(EXERCISE DIRECTIONS): Please pull the text lines out of each of the rows below and copy them word for word, in the same order.
----
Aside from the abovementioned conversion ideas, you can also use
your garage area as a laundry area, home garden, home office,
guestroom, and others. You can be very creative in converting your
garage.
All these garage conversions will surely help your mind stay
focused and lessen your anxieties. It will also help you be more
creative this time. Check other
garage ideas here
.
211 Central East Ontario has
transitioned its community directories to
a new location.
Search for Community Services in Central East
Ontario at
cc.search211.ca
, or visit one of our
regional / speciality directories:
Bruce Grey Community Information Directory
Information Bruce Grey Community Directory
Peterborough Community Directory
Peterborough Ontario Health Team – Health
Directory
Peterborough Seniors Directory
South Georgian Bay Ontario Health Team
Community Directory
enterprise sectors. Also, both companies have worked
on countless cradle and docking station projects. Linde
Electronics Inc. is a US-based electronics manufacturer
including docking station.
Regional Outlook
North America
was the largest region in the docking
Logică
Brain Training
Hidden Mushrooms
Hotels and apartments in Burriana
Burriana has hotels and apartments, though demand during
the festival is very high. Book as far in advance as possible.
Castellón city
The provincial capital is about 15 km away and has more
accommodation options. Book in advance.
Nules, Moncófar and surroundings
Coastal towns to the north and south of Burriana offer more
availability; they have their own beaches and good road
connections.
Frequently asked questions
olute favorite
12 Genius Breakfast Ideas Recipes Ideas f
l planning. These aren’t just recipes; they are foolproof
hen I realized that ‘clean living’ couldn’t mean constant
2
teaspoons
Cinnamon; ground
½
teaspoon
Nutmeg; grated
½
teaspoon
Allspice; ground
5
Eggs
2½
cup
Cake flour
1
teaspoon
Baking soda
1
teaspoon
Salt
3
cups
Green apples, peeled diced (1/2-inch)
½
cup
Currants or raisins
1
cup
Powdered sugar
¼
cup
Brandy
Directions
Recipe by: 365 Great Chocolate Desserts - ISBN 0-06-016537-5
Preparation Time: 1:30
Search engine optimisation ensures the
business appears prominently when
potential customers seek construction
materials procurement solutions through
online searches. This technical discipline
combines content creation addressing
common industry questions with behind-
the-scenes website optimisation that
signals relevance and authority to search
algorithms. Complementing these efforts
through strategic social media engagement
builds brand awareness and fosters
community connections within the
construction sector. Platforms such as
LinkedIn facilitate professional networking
----
(ANSWER BELOW):
Aside from the abovementioned conversion ideas, you can also use
your garage area as a laundry area, home garden, home office,
guestroom, and others. You can be very creative in converting your
garage.
All these garage conversions will surely help your mind stay
focused and lessen your anxieties. It will also help you be more
creative this time. Check other
garage ideas here
.
211 Central East Ontario has
transitioned its community directories to
a new location.
Search for Community Services in Central East
Ontario at
cc.search211.ca
, or visit one of our
regional / speciality directories:
Bruce Grey Community Information Directory
Information Bruce Grey Community Directory
Peterborough Community Directory
Peterborough Ontario Health Team – Health
Directory
Peterborough Seniors Directory
South Georgian Bay Ontario Health Team
Community Directory
enterprise sectors. Also, both companies have worked
on countless cradle and docking station projects. Linde
Electronics Inc. is a US-based electronics manufacturer
including docking station.
Regional Outlook
North America
was the largest region in the docking
Logică
Brain Training
Hidden Mushrooms
Hotels and apartments in Burriana
Burriana has hotels and apartments, though demand during
the festival is very high. Book as far in advance as possible.
Castellón city
The provincial capital is about 15 km away and has more
accommodation options. Book in advance.
Nules, Moncófar and surroundings
Coastal towns to the north and south of Burriana offer more
availability; they have their own beaches and good road
connections.
Frequently asked questions
olute favorite
12 Genius Breakfast Ideas Recipes Ideas f
l planning. These aren’t just recipes; they are foolproof
hen I realized that ‘clean living’ couldn’t mean constant
2
teaspoons
Cinnamon; ground
½
teaspoon
Nutmeg; grated
½
teaspoon
Allspice; ground
5
Eggs
2½
cup
Cake flour
1
teaspoon
Baking soda
1
teaspoon
Salt
3
cups
Green apples, peeled diced (1/2-inch)
½
cup
Currants or raisins
1
cup
Powdered sugar
¼
cup
Brandy
Directions
Recipe by: 365 Great Chocolate Desserts - ISBN 0-06-016537-5
Preparation Time: 1:30
Search engine optimisation ensures the
business appears prominently when
potential customers seek construction
materials procurement solutions through
online searches. This technical discipline
combines content creation addressing
common industry questions with behind-
the-scenes website optimisation that
signals relevance and authority to search
algorithms. Complementing these efforts
through strategic social media engagement
builds brand awareness and fosters
community connections within the
construction sector. Platforms such as
LinkedIn facilitate professional networking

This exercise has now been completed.